Align objective function in latex
I think it's really a single line equation so I'd use equation not align, and then use aligned
to wrap the subterm.
\documentclass{article}
\usepackage[cmex10]{amsmath}
\DeclareMathOperator*{\Min}{min}
\begin{document}
\begin{equation}
Q_t(v_{t-1},a_{ti\omega}) =
\min_{
\substack{g_t,~y_t,f_t,~\theta_t,~\\\Delta u^{up},~\Delta u^{dn},\\
\Delta g^{up},~\Delta g^{dn},\\g_t^c,~y_t^c,~f_t^c,~\theta_t^c}}
c^\top_{t}g_{t,i}+{}
\begin{aligned}[t]
& \sum_{i \in \mathcal{I}^T}(c^{U}_i \Delta g^{up}_{t,i}+c^{D}_i \Delta g^{dn}_{t,i})+\\
&\sum_{i \in \mathcal{I}^H}(c^{U}_i \Delta u^{up}_{t,i}+c^{D}_i \Delta u^{dn}_{t,i})+\mathcal{Q}_{t+1}(v_t)

Given problem: According to the LaTeX answer above, which environment should be used instead of align, and which environment should wrap the subterm?

Data rows:
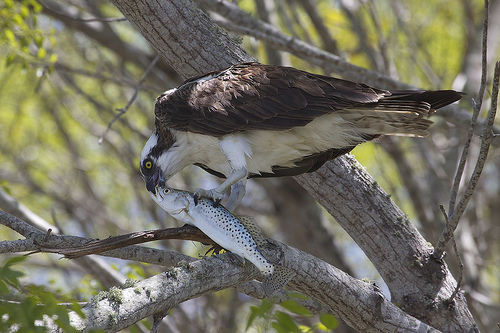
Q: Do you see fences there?
A: No, there are no fences.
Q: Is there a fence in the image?
A: No, there are no fences.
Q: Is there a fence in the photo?
A: No, there are no fences.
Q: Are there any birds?
A: Yes, there is a bird.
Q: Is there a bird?
A: Yes, there is a bird.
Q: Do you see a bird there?
A: Yes, there is a bird.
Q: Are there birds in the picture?
A: Yes, there is a bird.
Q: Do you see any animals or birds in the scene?
A: Yes, there is a bird.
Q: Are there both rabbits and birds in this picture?
A: No, there is a bird but no rabbits.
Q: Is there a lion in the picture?
A: No, there are no lions.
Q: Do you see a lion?
A: No, there are no lions.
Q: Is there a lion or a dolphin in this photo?
A: No, there are no lions or dolphins.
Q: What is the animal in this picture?
A: The animal is a bird.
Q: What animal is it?
A: The animal is a bird.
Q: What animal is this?
A: This is a bird.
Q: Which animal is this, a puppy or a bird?
A: This is a bird.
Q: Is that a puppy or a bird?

The reply: Use equation instead of align, and wrap the subterm in aligned.